Segment Start: RECORDS PROVIDED

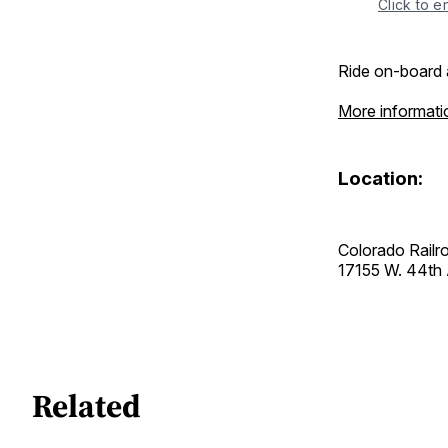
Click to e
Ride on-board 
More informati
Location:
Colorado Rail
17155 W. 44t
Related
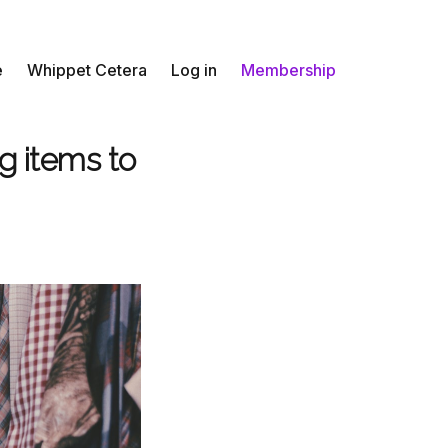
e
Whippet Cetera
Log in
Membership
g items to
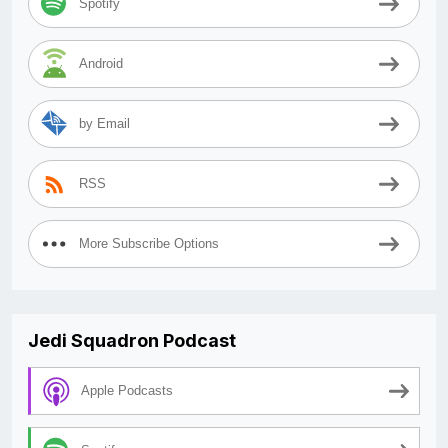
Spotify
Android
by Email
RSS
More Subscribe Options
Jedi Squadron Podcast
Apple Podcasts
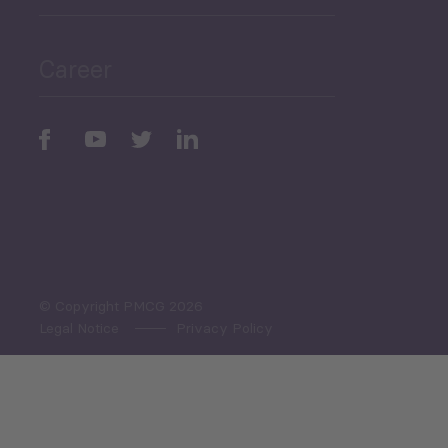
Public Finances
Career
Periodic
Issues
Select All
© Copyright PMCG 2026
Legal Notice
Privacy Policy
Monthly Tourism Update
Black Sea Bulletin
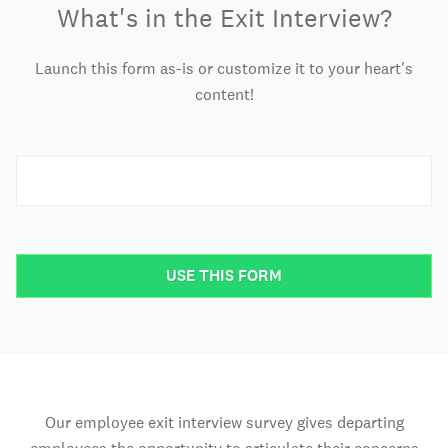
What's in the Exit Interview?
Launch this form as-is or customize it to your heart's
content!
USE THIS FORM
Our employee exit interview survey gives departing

Segment End: RECORDS PROVIDED
Segment Start: RECORDS PROVIDED

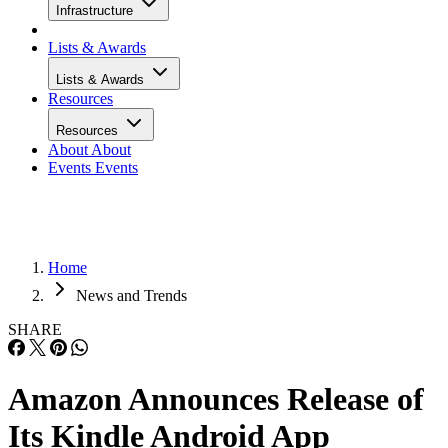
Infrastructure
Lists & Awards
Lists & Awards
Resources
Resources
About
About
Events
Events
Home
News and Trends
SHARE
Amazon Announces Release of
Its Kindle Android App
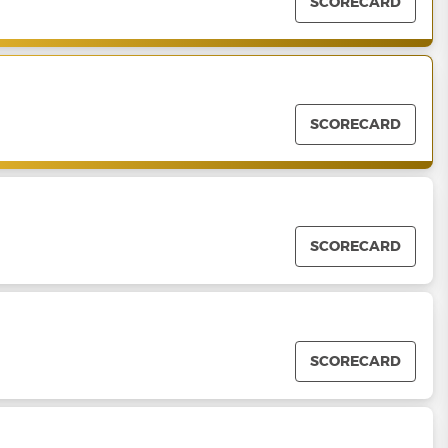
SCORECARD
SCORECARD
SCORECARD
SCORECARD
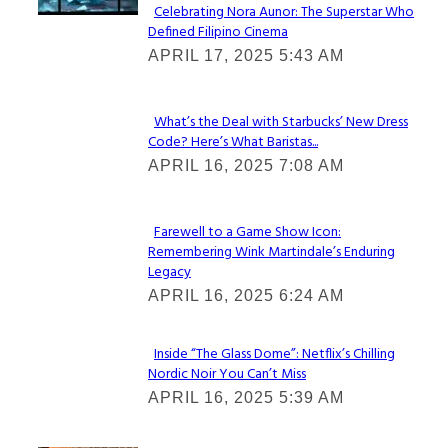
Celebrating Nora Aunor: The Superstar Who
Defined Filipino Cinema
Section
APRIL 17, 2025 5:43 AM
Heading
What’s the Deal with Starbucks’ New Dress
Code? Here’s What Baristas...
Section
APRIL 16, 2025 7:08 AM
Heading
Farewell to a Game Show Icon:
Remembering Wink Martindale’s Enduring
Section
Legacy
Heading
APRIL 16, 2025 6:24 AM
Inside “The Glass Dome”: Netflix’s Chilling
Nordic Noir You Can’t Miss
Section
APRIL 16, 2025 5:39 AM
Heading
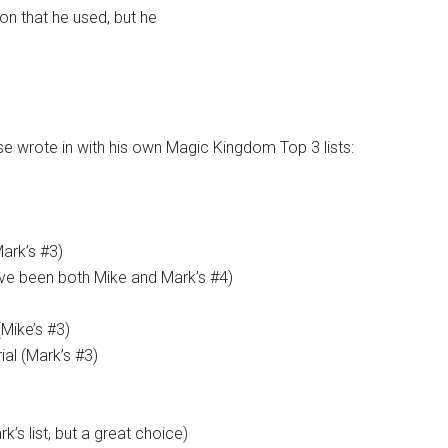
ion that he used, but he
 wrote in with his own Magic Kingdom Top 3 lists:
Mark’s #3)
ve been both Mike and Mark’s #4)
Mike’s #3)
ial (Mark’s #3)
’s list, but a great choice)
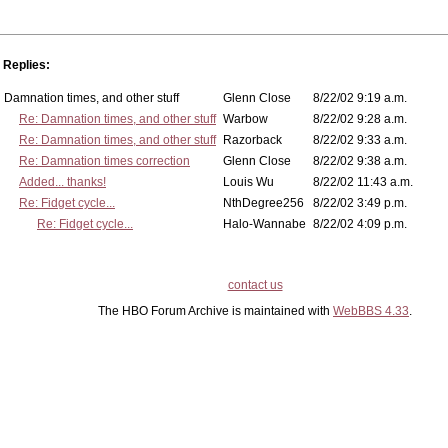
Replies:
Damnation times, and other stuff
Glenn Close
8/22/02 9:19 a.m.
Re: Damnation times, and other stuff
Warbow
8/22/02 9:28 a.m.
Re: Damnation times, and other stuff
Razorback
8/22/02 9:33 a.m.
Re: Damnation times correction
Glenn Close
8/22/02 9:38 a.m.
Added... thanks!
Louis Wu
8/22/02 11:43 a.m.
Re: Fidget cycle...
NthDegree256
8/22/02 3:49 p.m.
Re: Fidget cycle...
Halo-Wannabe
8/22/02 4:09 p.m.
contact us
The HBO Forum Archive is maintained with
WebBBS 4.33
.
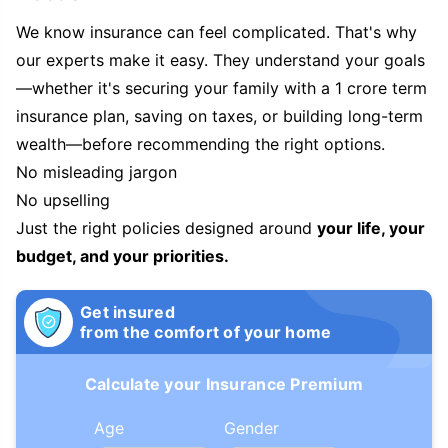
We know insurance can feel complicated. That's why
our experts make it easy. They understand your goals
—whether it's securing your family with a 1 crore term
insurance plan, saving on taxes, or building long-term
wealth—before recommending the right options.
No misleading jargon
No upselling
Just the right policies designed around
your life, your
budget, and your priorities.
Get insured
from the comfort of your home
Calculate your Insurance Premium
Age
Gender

Segment End: RECORDS PROVIDED

- **WRITTEN TASK**
Output as a Markdown table with columns Number and Line the lines starting at the one containing "Celebrating Nora Aunor: The Superstar Who" and ending after the one containing "Farewell to a". Leave out any blank lines.

- **PROBLEM SOLUTION**
| Number | Line |
|---|---|
| 1 | Celebrating Nora Aunor: The Superstar Who |
| 2 | Defined Filipino Cinema |
| 3 | Section |
| 4 | APRIL 17, 2025 5:43 AM |
| 5 | Heading |
| 6 | What’s the Deal with Starbucks’ New Dress |
| 7 | Code? Here’s What Baristas... |
| 8 | Section |
| 9 | APRIL 16, 2025 7:08 AM |
| 10 | Heading |
| 11 | Farewell to a Game Show Icon: |